I spotted this post elsewhere by John Skipp, New York Times Best Seller, zombie aficionado, and founding father of splatterpunk. I asked him if I could copy and post it here, and he gave me permission, as long as I posted it verbatim. While I was tapping him up for that I also tried to get him to judge this year's Cafedoom Comp, but sadly he doesn't have the time. Nice of him to consider it and give a reply, though.

Anyway, here's John's advice on providing a good opening:




Dear gang --

The story -- assuming there is a story, and not just a person sitting at a keyboard, hoping a story might possibly show up -- will ALWAYS tell you what it wants to do.

But I generally don't sit down to write something if I haven't already spent serious thinking time with it.

Which is to say: I have lots of ideas set on incubate. They float around until something tells me that it's time to pluck this one out, and give it sufficient attention to tell me what it wants.

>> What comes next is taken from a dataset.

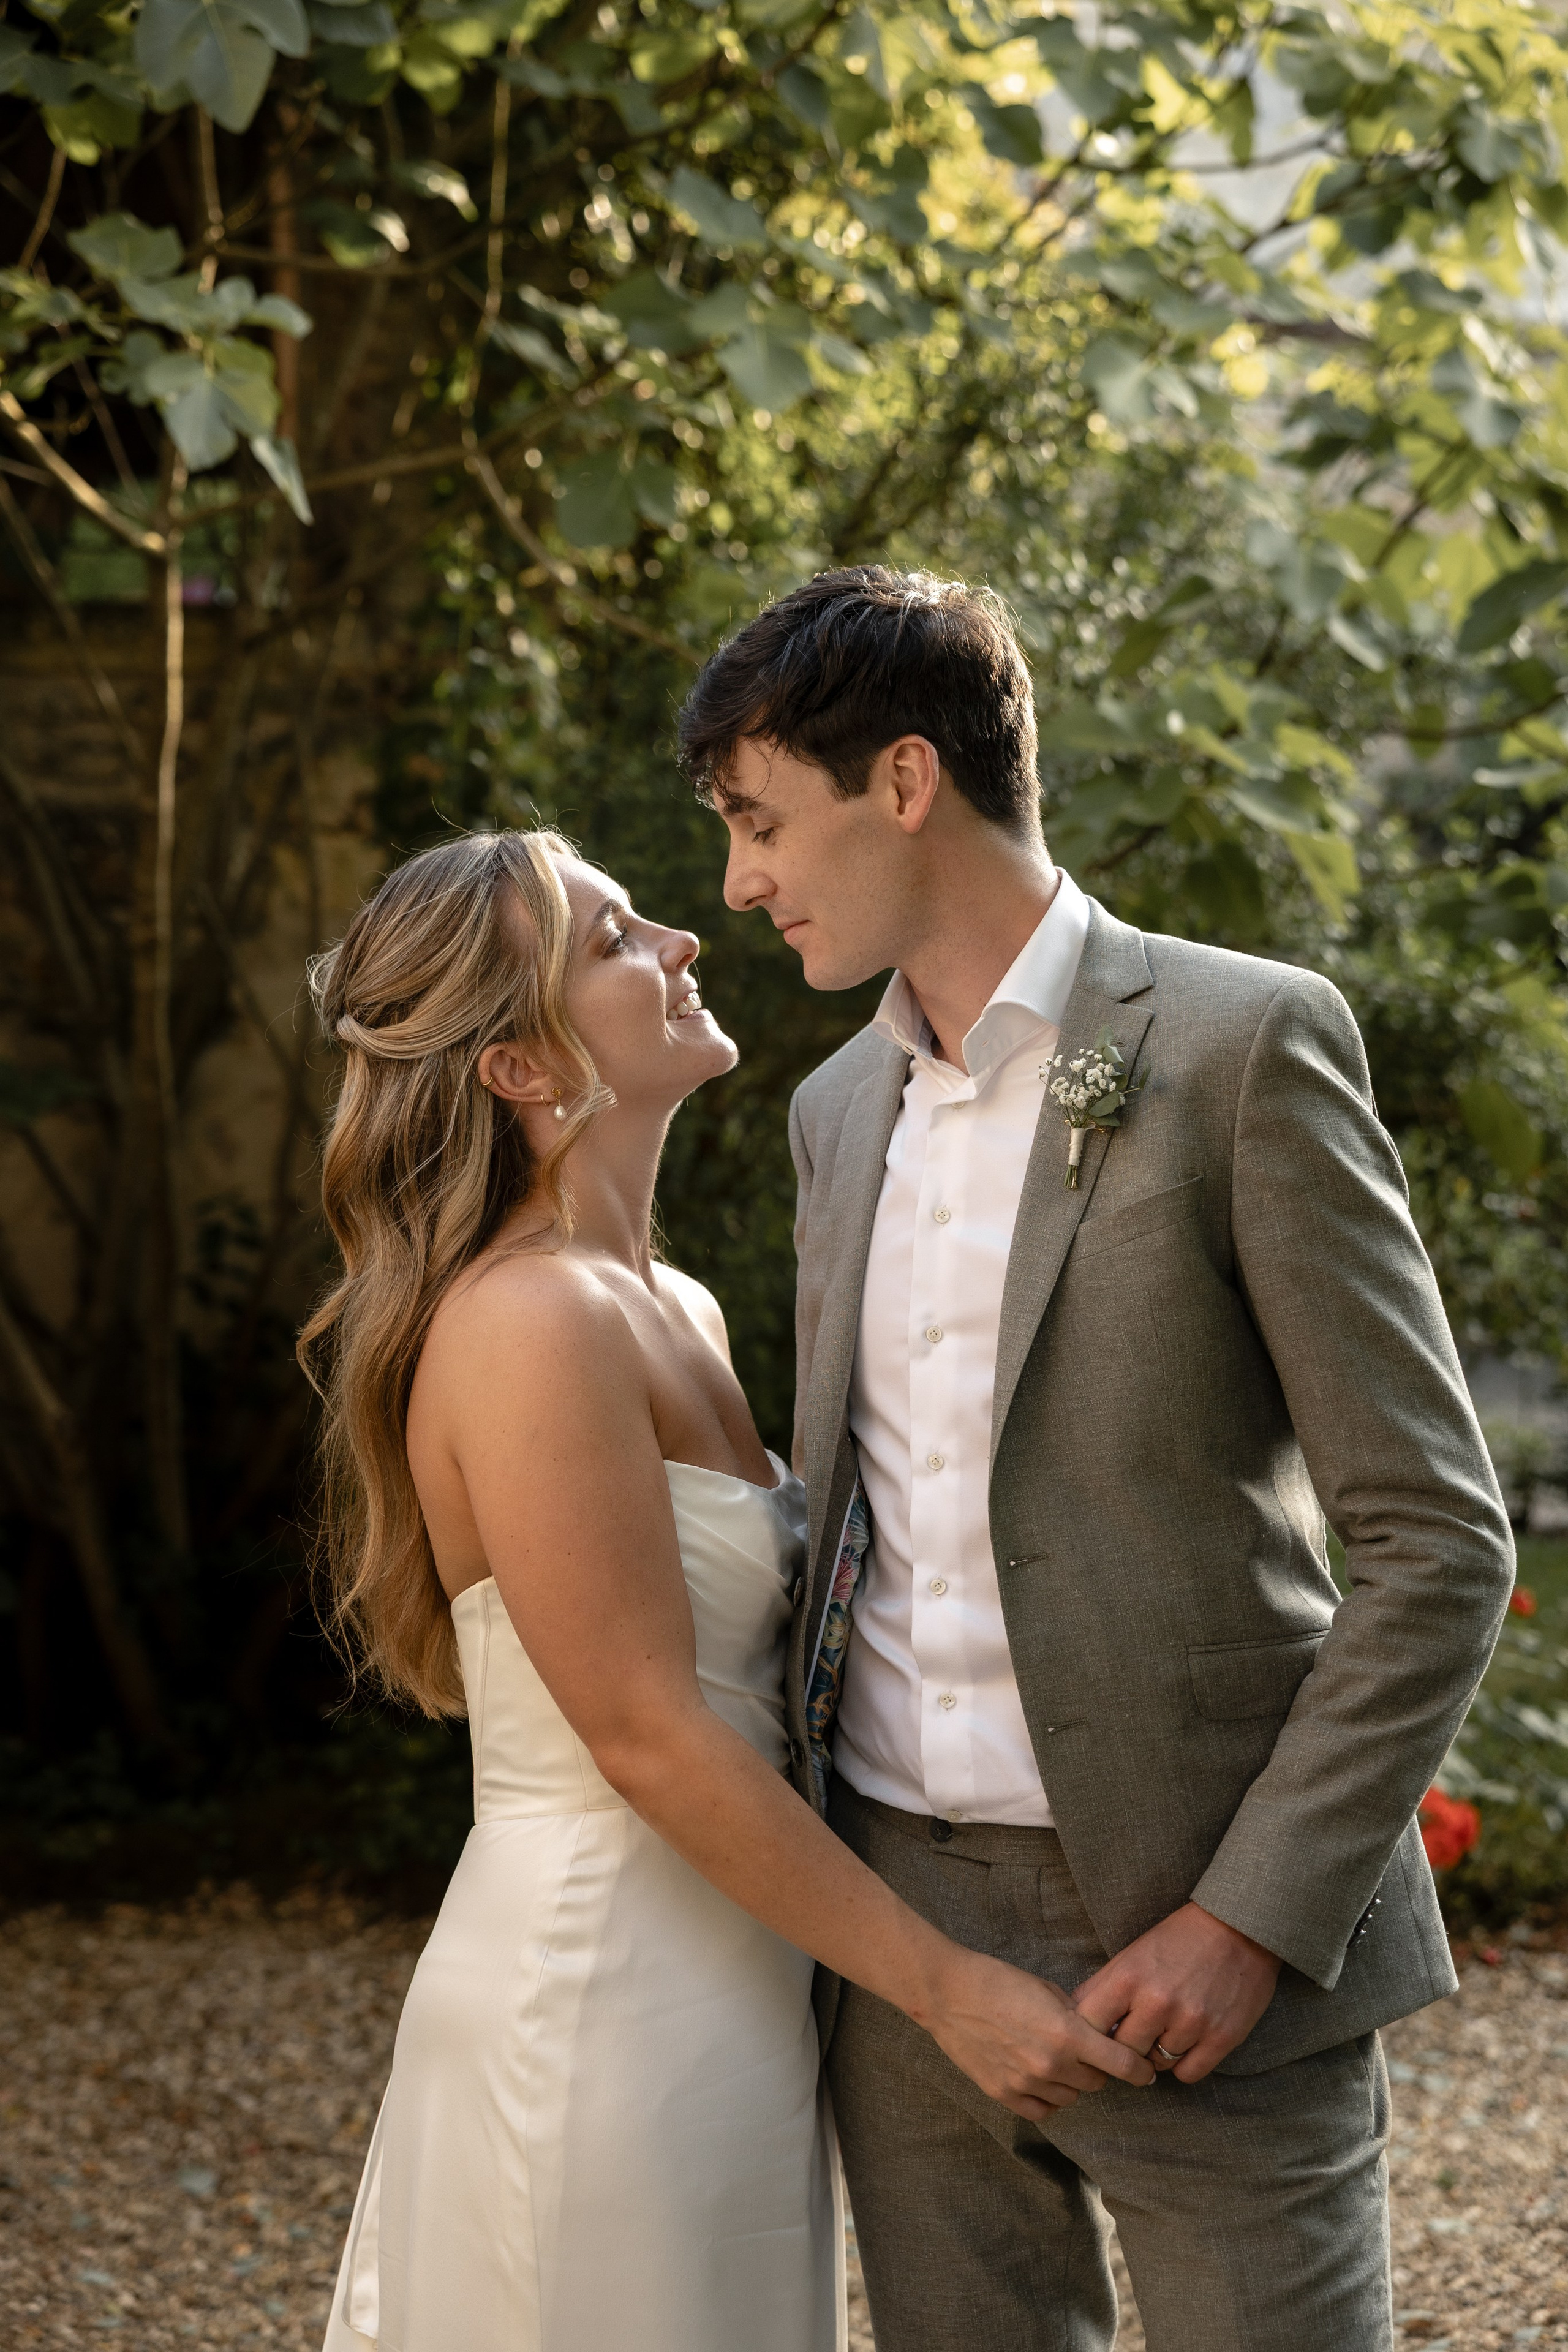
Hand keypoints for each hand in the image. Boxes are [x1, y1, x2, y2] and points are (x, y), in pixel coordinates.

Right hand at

So I hardly ever sit down with a blank page of thought, going "What should I write today?"

I go, "Today, it's time to tackle this one."

And on the rare occasion when something goes, "No, WRITE ME INSTEAD!", then all the fucking rules are off, and I'm just following the moment's inspiration.

But I tend to find that the moment's inspiration is a percolating upsurge of something I've been thinking about for quite some time beforehand. Even if I didn't know how to do it yet.

And then suddenly, I think I know how to do it.

And out it comes.

Which is to say: cultivate your inventory. Keep your front and back burners burning. Assume that all that useless research and experience you've been accumulating as part and parcel of your life might just come in handy now.

If not, go suck up more research and experience.

Until you have something to say. A story to tell. A fucking point to make.

That's when you start writing that.

Otherwise, put your effort into something else that you've hopefully put some fucking thought into.

Seriously. A lot of people approach this shit as if it were some kind of magick. And it is.

But becoming a magician is learning how to work the ingredients, and becoming a person who can do it in their sleep.

Which is what you want to be.

Finally: yes, you need to nail the reader right up front. From the opening words.

If you don't have me by the first page, I'm gone. I got other shit to do. And so do you.

But that first page had better have something to do with that last page. Otherwise, I the reader have been wanked. And you the writer have just wanked me. Without even trying.

Or, more specifically, by not having tried hard enough.

Which is to say, an absence of forethought.

Hope this was helpful.

Yer pal,
Skipp




Useful info for the aspiring horror writer, I think.
Planning is an unnatural process - it is much more fun to do something.  The nicest thing about not planning is that failure comes as a complete surprise, rather than being preceded by a period of worry and depression. [Sir John Harvey-Jones]

LeeThompson

Great post. I had a mentor tell me pretty much the exact same thing Skipp says-- Let it incubate until you have something worth a damn saying, tie the ending in with the beginning. I never got it till this past year. And since I've followed that advice I've had acceptances and even those that aren't, end up getting encouraging personal notes from editors. Very cool, Ed.